─── Potongan Dokumen
Upaya Anies Setop Reklamasi: Tarik Raperda hingga Minta Batalkan HGB
Upaya Anies Setop Reklamasi: Tarik Raperda hingga Minta Batalkan HGB
[tajukindonesia.id] - Janji Anies-Sandi menghentikan reklamasi adalah salah satu yang ditunggu-tunggu sejak mereka dilantik. Selama 100 hari, sejumlah upaya sudah dilakukan Gubernur dan Wagub DKI ini.
Pada 5 Oktober 2017 atau sebelas hari sebelum keduanya dilantik, Menko Kemaritiman Luhut B Panjaitan mencabut moratorium (penghentian sementara) reklamasi. Melalui Surat Menko Maritim Nomor S-78-001/02/Menko/Maritim/X/2017, moratorium reklamasi untuk 17 pulau di Teluk Jakarta dicabut.
Terkait polemik reklamasi, Dirjen Otonomi Daerah Kementerian Dalam Negeri Sumarsono (Soni) meminta Anies-Sandi memiliki kebijakan yang selaras dengan pemerintah pusat. Menurutnya, tak boleh ada pertentangan antara pemda dan pemerintah pusat, termasuk soal reklamasi.
Anies tetap berkukuh pada rencana menyetop reklamasi. Langkah-langkah mulai dilakukan dengan menarik draf Raperda tentang Tata Ruang Kawasan Strategis Pantura Jakarta dari DPRD.
Sebelum Anies menarik draf, status raperda tersebut masih dibahas Pemprov dengan DPRD DKI Jakarta. Kedua belah pihak belum sepakat dengan pasal mengenai tambahan kontribusi pengembang reklamasi.
Anies menarik draf raperda tersebut dari Program Legislasi Daerah 2018 karena aturan tersebut dianggapnya sudah tak sesuai lagi dengan kondisi Ibu Kota saat ini. Anies mengatakan pihaknya akan meninjau ulang seluruh pasal dalam draf raperda tersebut. Dia menegaskan tidak ada pasal yang menjadi prioritas dalam pembahasan ulang nantinya.
< Setelah mencabut raperda, Anies mempersiapkan langkah hukum terhadap pembangunan yang masih berlangsung di Pulau C dan D.
──────
─── Kutipan Data
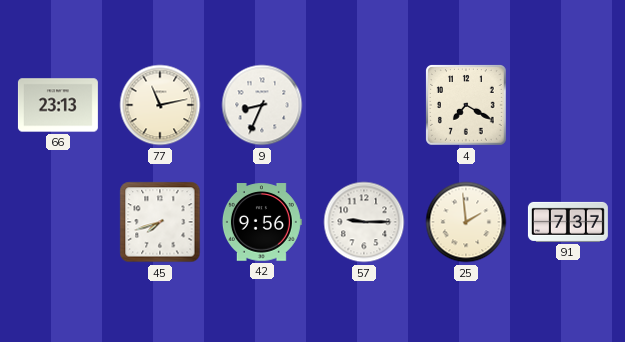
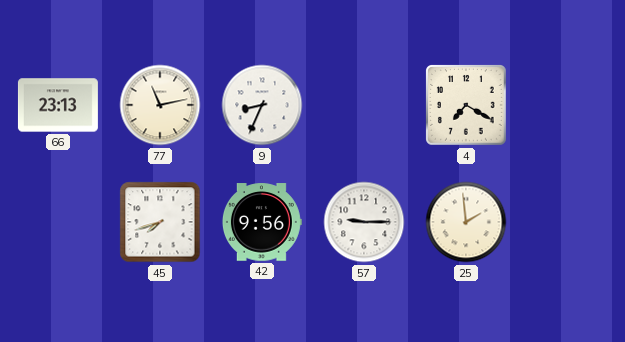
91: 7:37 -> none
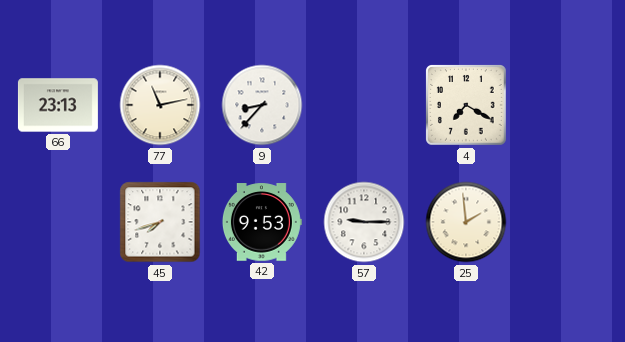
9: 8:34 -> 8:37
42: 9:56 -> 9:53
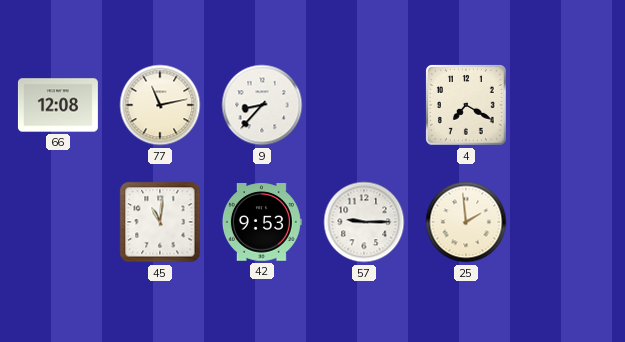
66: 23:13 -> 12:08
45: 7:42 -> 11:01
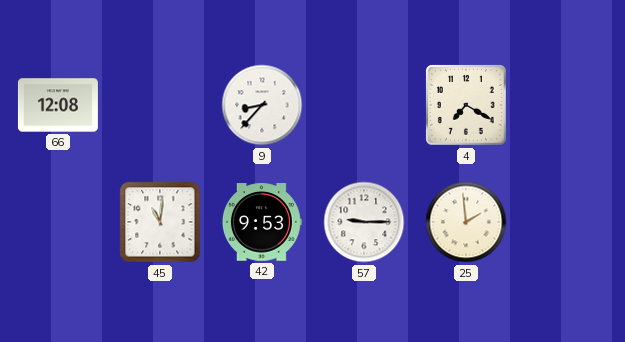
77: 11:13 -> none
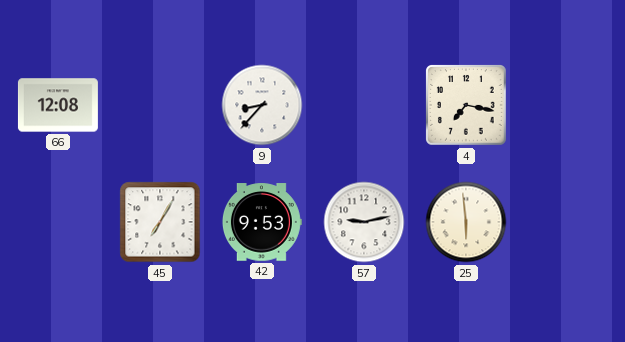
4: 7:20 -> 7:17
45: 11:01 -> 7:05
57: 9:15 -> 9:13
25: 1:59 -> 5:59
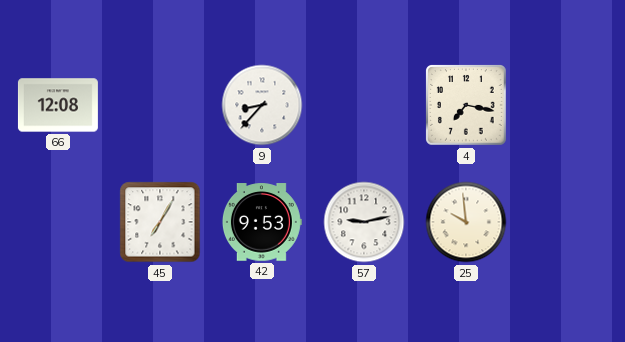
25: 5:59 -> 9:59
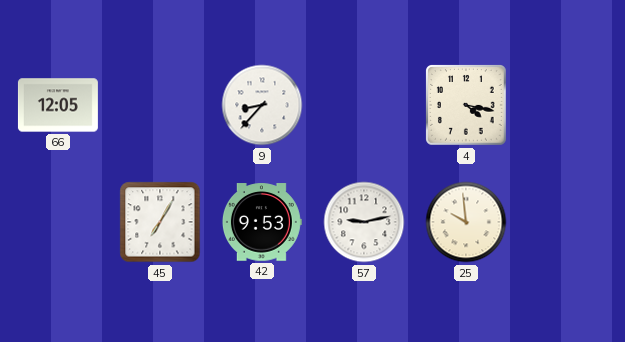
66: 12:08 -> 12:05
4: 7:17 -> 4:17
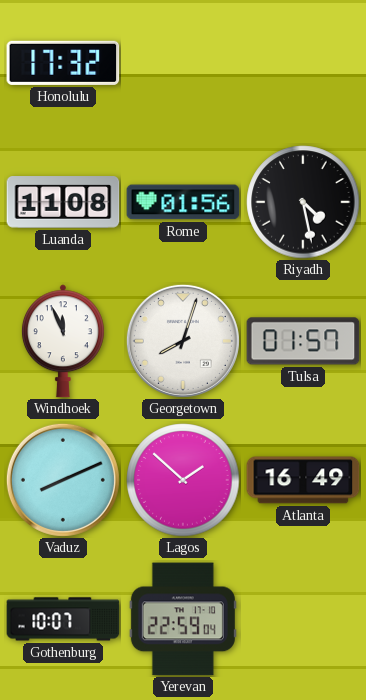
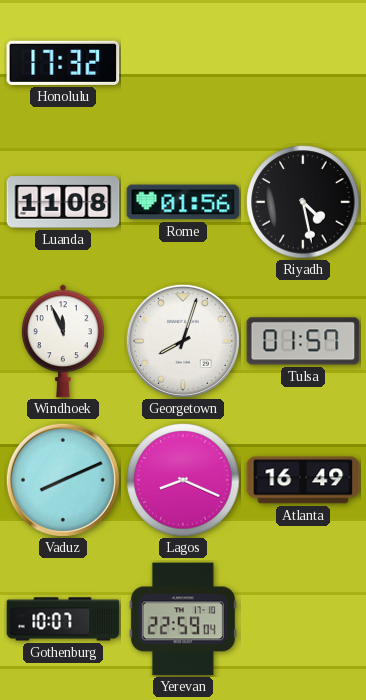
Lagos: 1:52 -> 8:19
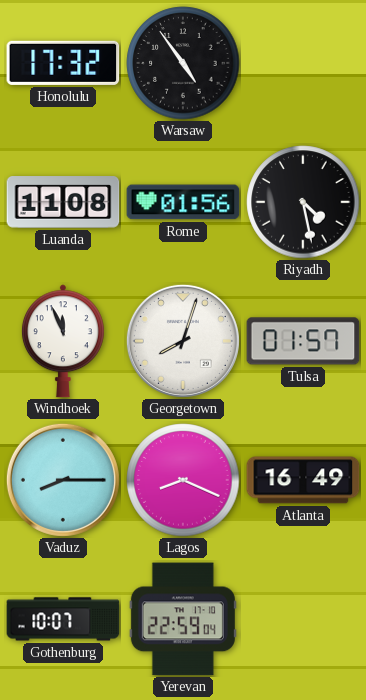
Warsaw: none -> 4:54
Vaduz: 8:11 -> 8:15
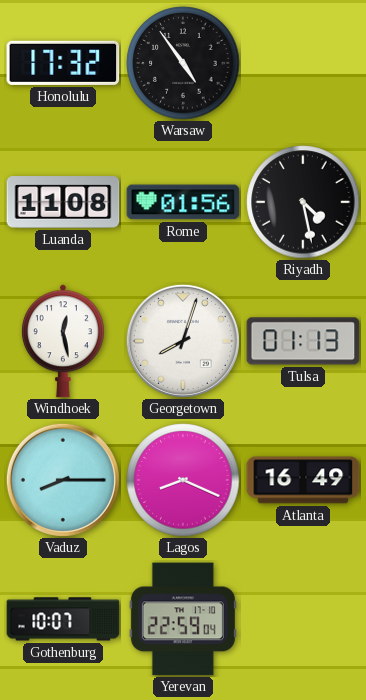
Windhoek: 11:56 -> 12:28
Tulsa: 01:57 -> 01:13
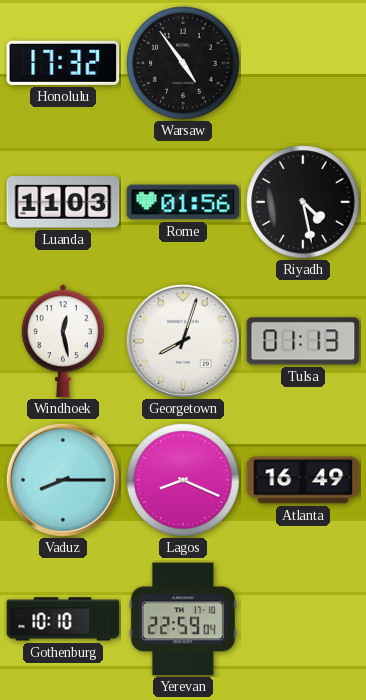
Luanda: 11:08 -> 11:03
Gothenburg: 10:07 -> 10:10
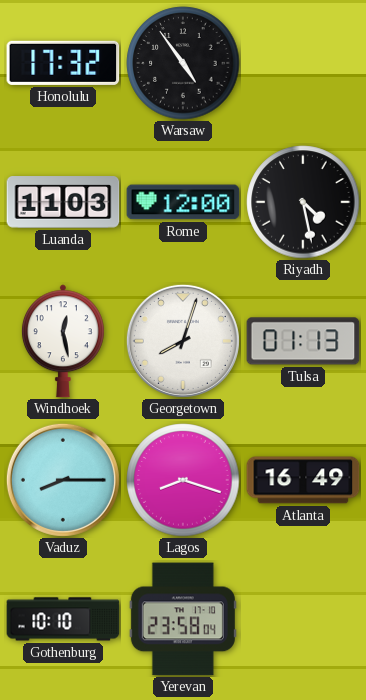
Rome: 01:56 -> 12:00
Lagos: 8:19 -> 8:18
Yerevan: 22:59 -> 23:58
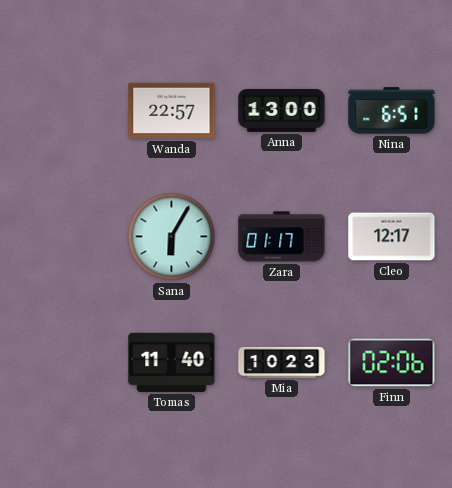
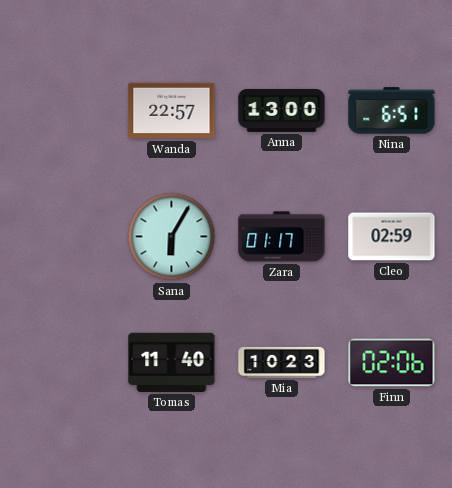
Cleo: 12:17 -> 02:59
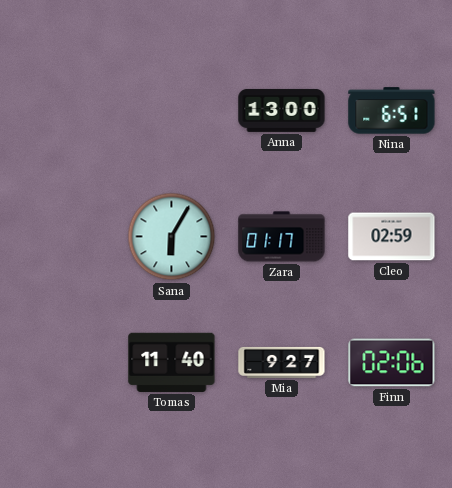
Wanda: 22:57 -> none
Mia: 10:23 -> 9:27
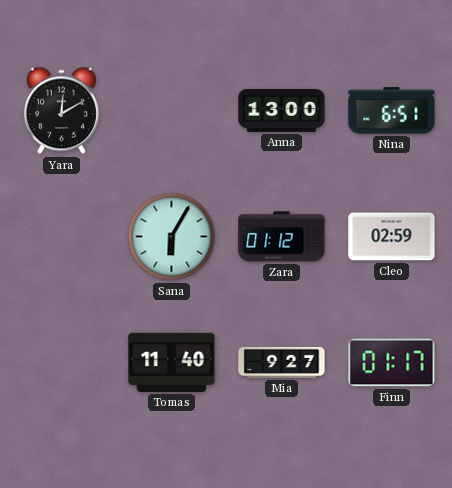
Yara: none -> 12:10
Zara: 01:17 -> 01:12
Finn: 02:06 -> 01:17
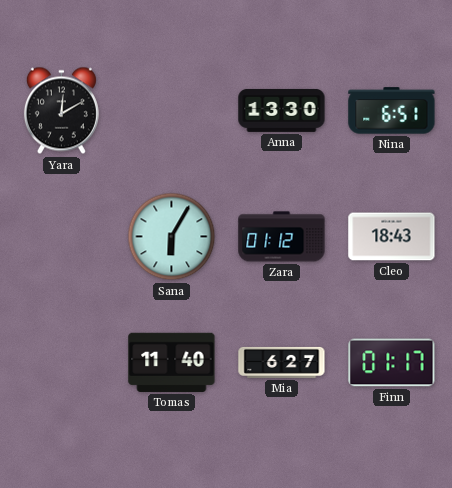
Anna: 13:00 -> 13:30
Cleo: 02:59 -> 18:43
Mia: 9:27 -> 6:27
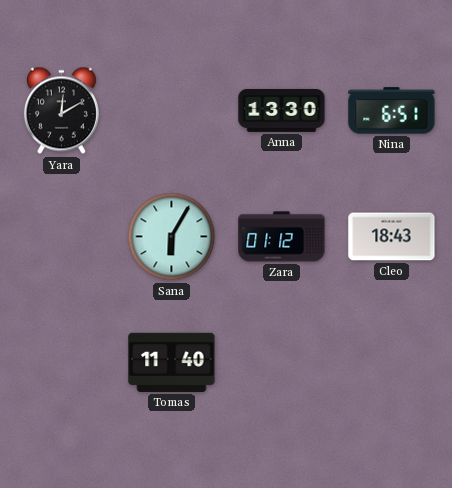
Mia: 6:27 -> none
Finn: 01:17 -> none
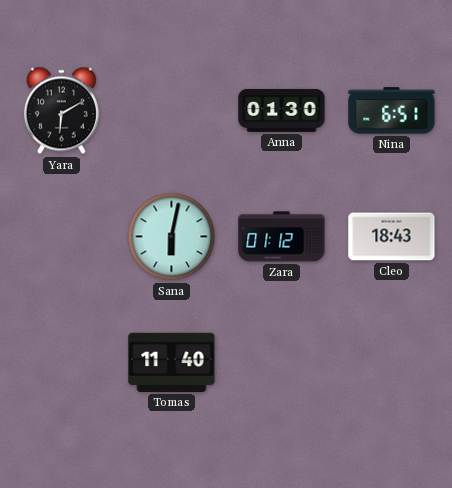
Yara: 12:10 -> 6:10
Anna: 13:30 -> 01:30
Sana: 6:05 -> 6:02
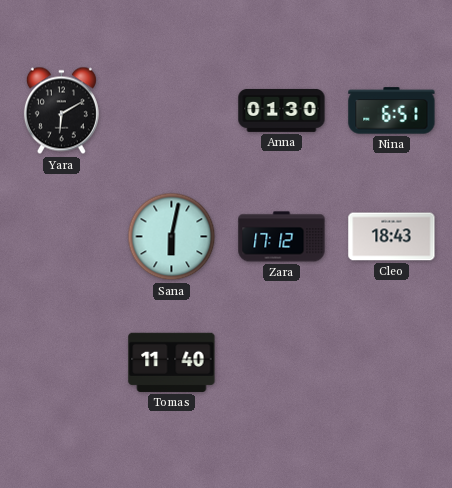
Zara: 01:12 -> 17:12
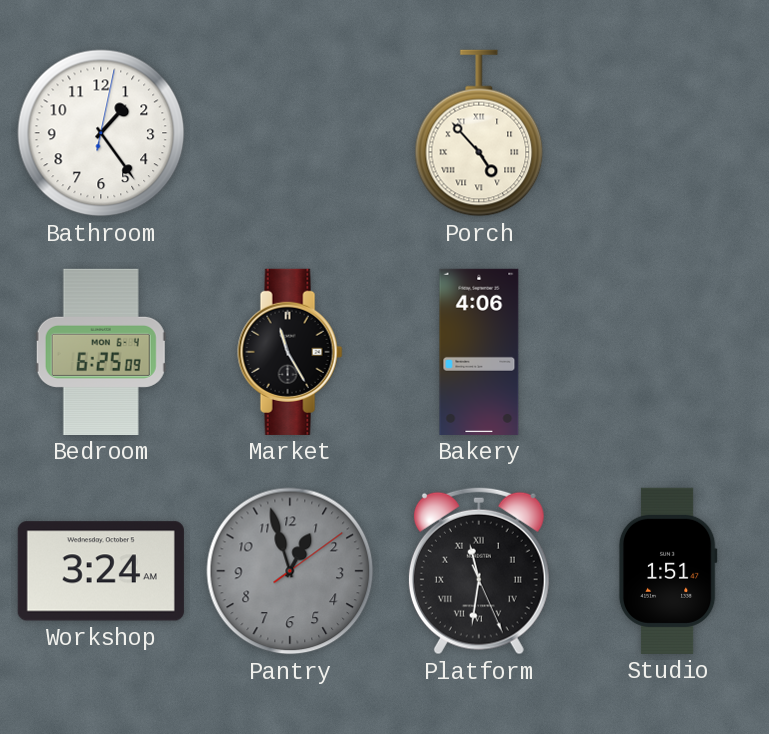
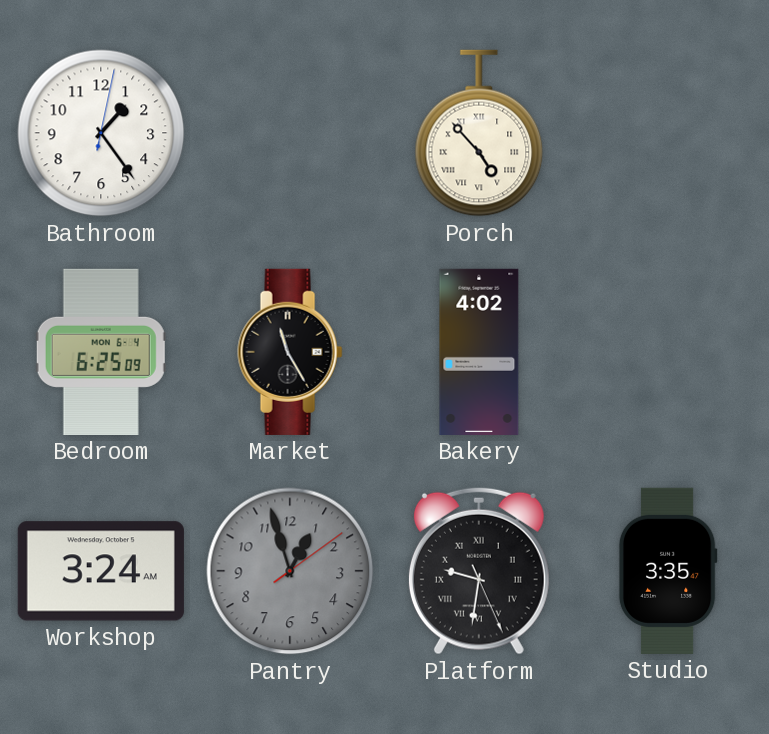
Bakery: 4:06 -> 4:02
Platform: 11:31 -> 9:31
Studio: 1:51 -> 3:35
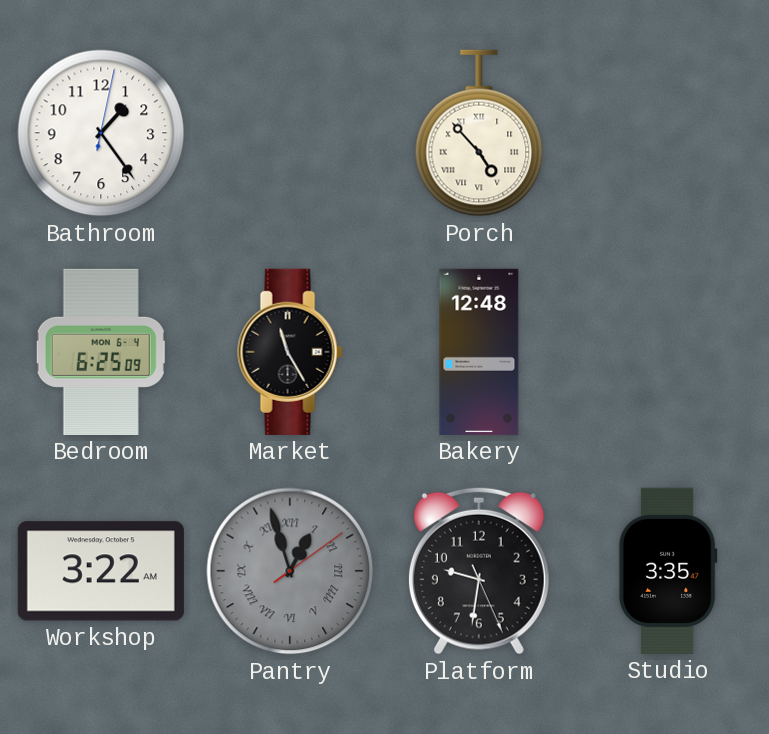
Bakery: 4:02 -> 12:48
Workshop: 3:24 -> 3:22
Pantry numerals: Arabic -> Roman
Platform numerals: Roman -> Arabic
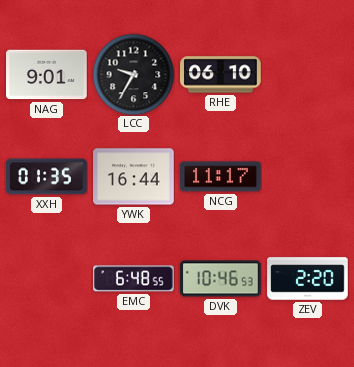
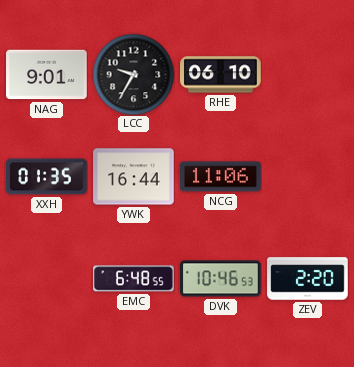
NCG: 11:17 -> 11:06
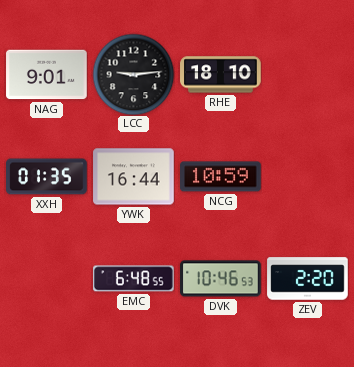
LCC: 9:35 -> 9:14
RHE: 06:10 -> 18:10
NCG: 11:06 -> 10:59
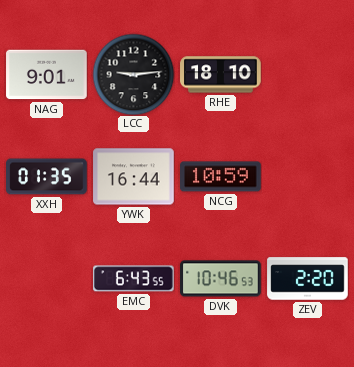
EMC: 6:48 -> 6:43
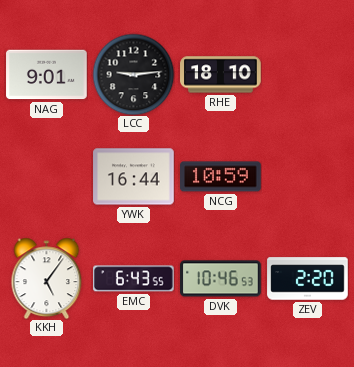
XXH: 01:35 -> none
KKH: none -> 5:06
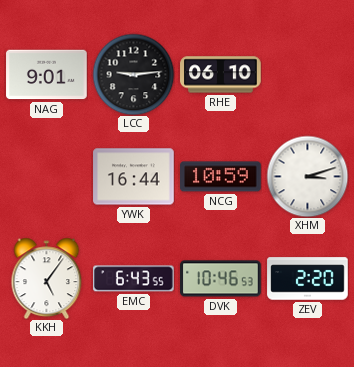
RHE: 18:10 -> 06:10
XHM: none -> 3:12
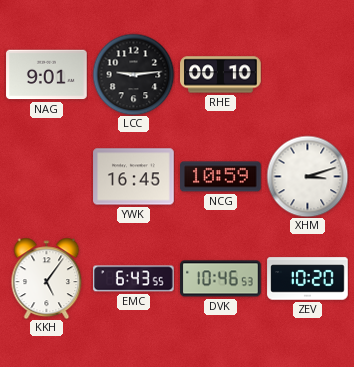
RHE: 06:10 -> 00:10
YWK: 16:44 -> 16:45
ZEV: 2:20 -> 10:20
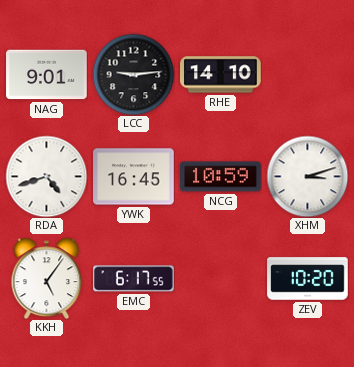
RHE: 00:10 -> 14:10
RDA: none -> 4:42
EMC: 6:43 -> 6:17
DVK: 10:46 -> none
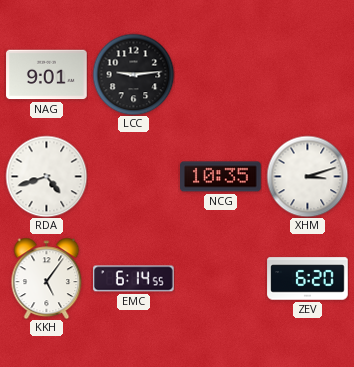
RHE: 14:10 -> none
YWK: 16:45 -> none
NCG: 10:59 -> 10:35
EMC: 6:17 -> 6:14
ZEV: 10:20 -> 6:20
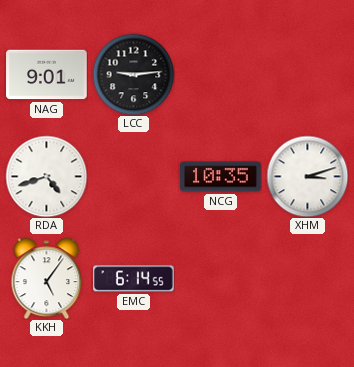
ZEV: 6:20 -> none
──────
Tugas yang Dikerjakan:
A. Tentukan apakah tiap pernyataan berikut sesuai dengan berita tentang upaya Anies menghentikan reklamasi. Jawab ya atau tidak, lalu sertakan kutipan persis dari berita itu yang menjadi penentunya.
(i) Moratorium reklamasi dicabut setelah Anies-Sandi dilantik.
(ii) Pemprov dan DPRD DKI Jakarta belum sepakat soal pasal tambahan kontribusi pengembang reklamasi.
(iii) Anies menyatakan ada pasal yang diprioritaskan dalam pembahasan ulang draf raperda.
B. Lanjutkan berita tentang upaya Anies menghentikan reklamasi mulai dari kalimat terakhirnya.

Jawaban Tiap Tugas:
A.
(i) Tidak. Moratorium dicabut sebelum pelantikan: "Pada 5 Oktober 2017 atau sebelas hari sebelum keduanya dilantik, Menko Kemaritiman Luhut B Panjaitan mencabut moratorium (penghentian sementara) reklamasi."
(ii) Ya: "Kedua belah pihak belum sepakat dengan pasal mengenai tambahan kontribusi pengembang reklamasi."
(iii) Tidak: "Dia menegaskan tidak ada pasal yang menjadi prioritas dalam pembahasan ulang nantinya."

B.
"Nanti kita ada langkah hukumnya itu. Tapi yang jelas, kita berpikir jangka panjang, bukan menyelesaikan satu-dua kasus saja," kata Anies saat ditanya kelanjutan Pulau C dan D di Balai Kota, Jalan Medan Merdeka Selatan, Jakarta Pusat, Kamis (7/12/2017).
Selanjutnya, Anies meminta Kepala Badan Pertanahan Nasional Sofyan Djalil membatalkan sertifikat hak guna bangunan (HGB) tiga pulau reklamasi, yakni Pulau C, D, dan G. Permintaan Anies tersebut diketahui melalui surat nomor 2373/-1.794.2 yang diteken pada 29 Desember 2017.
Anies menyebut penerbitan sertifikat HGB Pulau D hasil reklamasi PT Kapuk Naga Indah tak sesuai aturan. Sebab, sertifikat tersebut sudah diterbitkan sebelum Perda tentang Rencana Zonasi Wilayah Pesisir dan Pulau-pulau Kecil disahkan.
"Jadi belum ada perdanya sudah keluar HGB. Belum ada perdanya, perda zonasinya belum ada. Ini tata urutannya nggak betul," kata Anies di Balai Kota, Jl Medan Merdeka Selatan, Jakarta Pusat, Selasa (9/1/2018).
Menanggapi hal ini, Kepala BPN Sofyan Djalil menyebut pihaknya tak bisa mengabulkan permohonan tersebut karena nantinya malah akan menimbulkan ketidakpastian hukum. Penerbitan sertifikat disebut sudah sesuai dengan hukum pertanahan.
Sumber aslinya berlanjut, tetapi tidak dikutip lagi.